The Lower Hutt Women's Centre, which receives funding for mental and general health services from the Hutt Valley DHB, says it was verbally advised that funding would cease from July 1, removing half its annual budget.

But Hutt Valley acting chief executive Michael Hundleby says the women's centre is one of a small number of contracts under scrutiny and no decisions have been made.


The closure of the 198 Youth Centre at the end of next month has sparked protests and marches. The service with about 1000 clients has provided free sexual health, mental health and GP services for 15 years.

It needs about $700,000 to keep running but Canterbury District Health Board funding for 2009/10 fell from $550,000 to $460,000, The Press reported. This year, the board signalled a move to a new youth one-stop shop.

The looming closure of Christchurch's Refugee and Migrant Centre is a further blow to the city's needy groups.


The Tairawhiti District Health Board's decision to award mental health support contracts to the Auckland-based Challenge Trust means a $400,000 budget cut for existing provider Turanga Health and the loss of 15 jobs. Respite and rehabilitation services leading to jobs or training will be cut back, says Turanga chief executive Reweti Ropiha.

But Tairawhiti CEO Jim Green says the decision is not cost-driven but aims to provide a wider range of services for the same money. He says the move will mean people get better support with more emphasis on recovery. He says Turanga will continue as a Maori provider.

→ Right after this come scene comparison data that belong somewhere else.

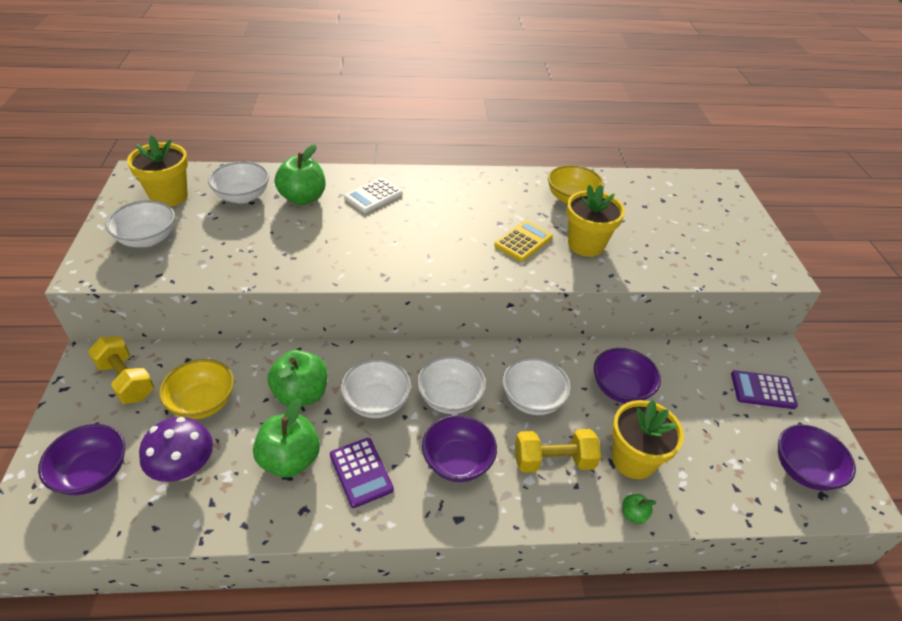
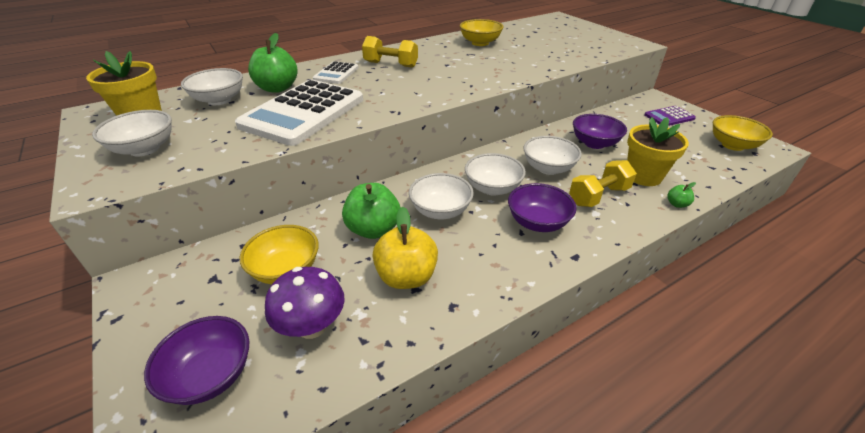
camera: 25 degrees left, 5 degrees down
(126, 380) = (188, 284): yellow dumbbell -> yellow dumbbell (391, 64)
(290, 460) = (406, 276): green apple -> yellow apple
(301, 243) = (303, 113): none -> white calculator
(361, 472) = (474, 259): purple calculator -> none
(523, 241) = (474, 69): yellow calculator -> none
(586, 245) = (516, 60): yellow flower pot -> none
(803, 470) = (732, 145): purple bowl -> yellow bowl

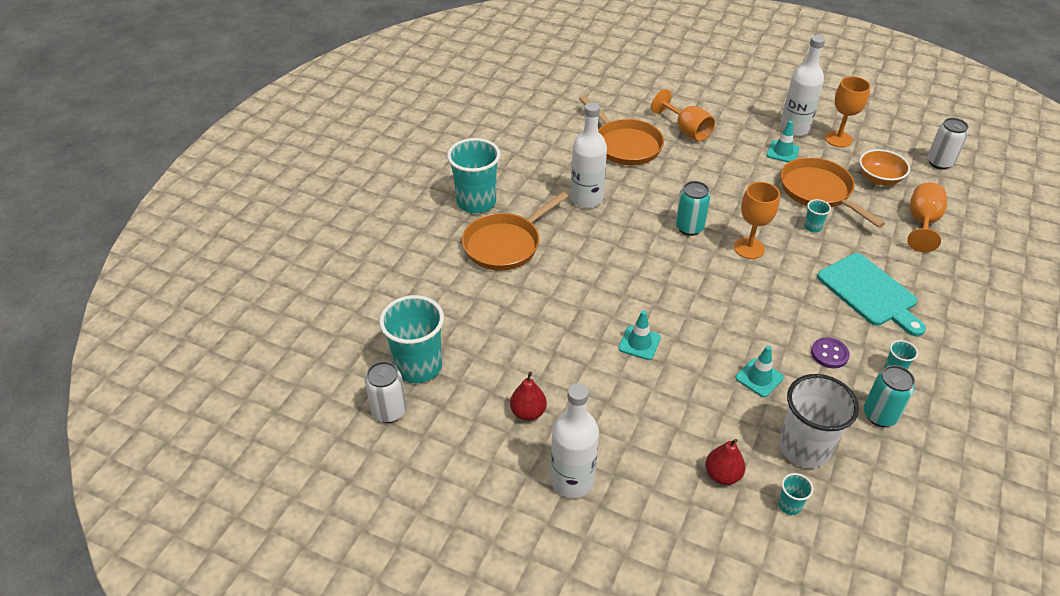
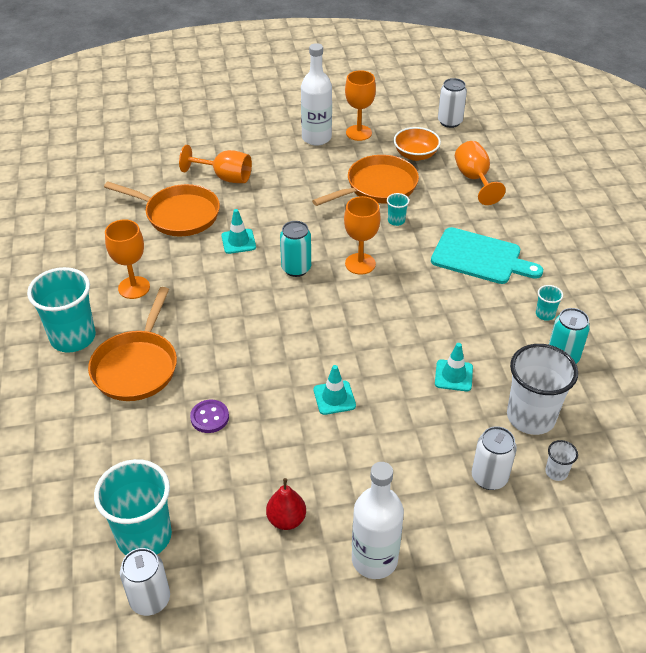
camera: 35 degrees left, 0 degrees up
(548, 185) = (134, 287): none -> orange goblet
(586, 199) = (182, 284): white bottle -> none
(722, 475) = (489, 477): red pear -> white can
(782, 152) = (322, 163): turquoise traffic cone -> turquoise traffic cone (238, 241)
(789, 505) = (556, 472): turquoise cup -> white cup
(818, 191) = (378, 187): orange pan -> orange pan turned 120 degrees clockwise
(829, 354) = (490, 326): purple button -> purple button (209, 417)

ADHB funding and planning manager Robert Ford says about a third of the board's mental health budget goes to community based agencies and funding has grown by about 7 per cent a year between 2006 and 2009. He says line-by-line reviews are not unusual and it's sensible that boards are prudent with public money and seek to get the best from services.

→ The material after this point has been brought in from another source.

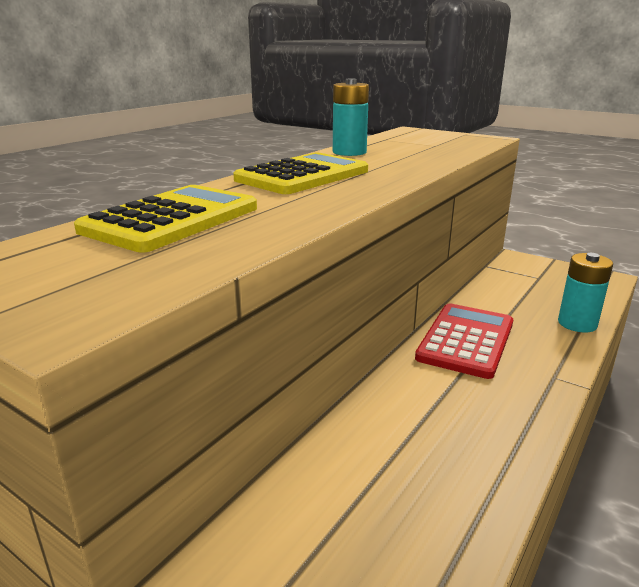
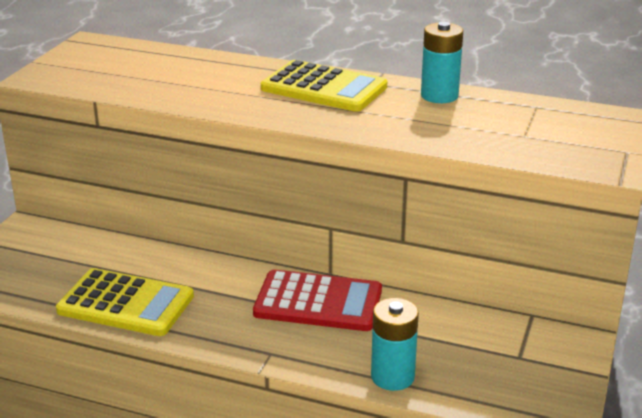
camera: 75 degrees right, 5 degrees up
(172, 219) = (184, 67): yellow calculator -> yellow calculator (126, 303)

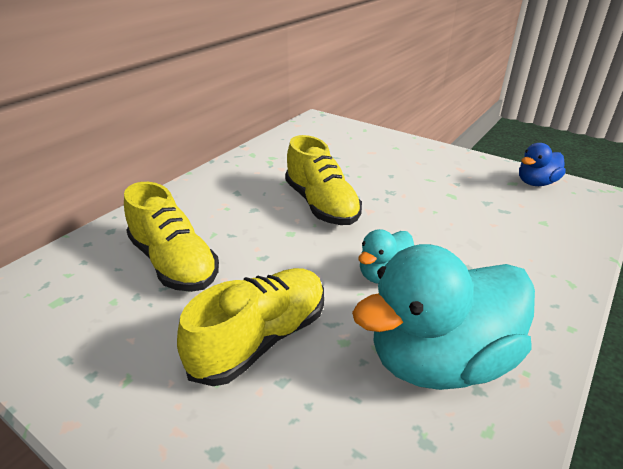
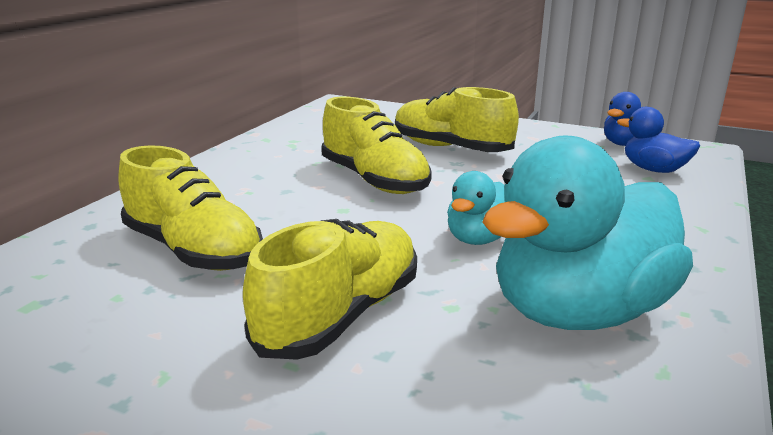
camera: 10 degrees left, 10 degrees down
(390, 176) = (451, 148): none -> yellow shoe
(551, 214) = (654, 170): none -> blue duck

Ford says the Auckland, Waitemata and Counties Manukau DHBs try to be consistent and have moved contracts from one-year to three-year terms. He expects funding for 2010/11 to be similar to this year's and the board is not looking to make any cuts based on financial constraints.


Louise Carr is CEO of Pact Group, which provides mental health services in Otago, Southland and the West Coast. Carr is also an Otago DHB member. She says there's no pressure to limit or rationalise contracts in her area.

She says the Government has asked DHBs to try to move some secondary (hospital) services to community providers where it's cheaper.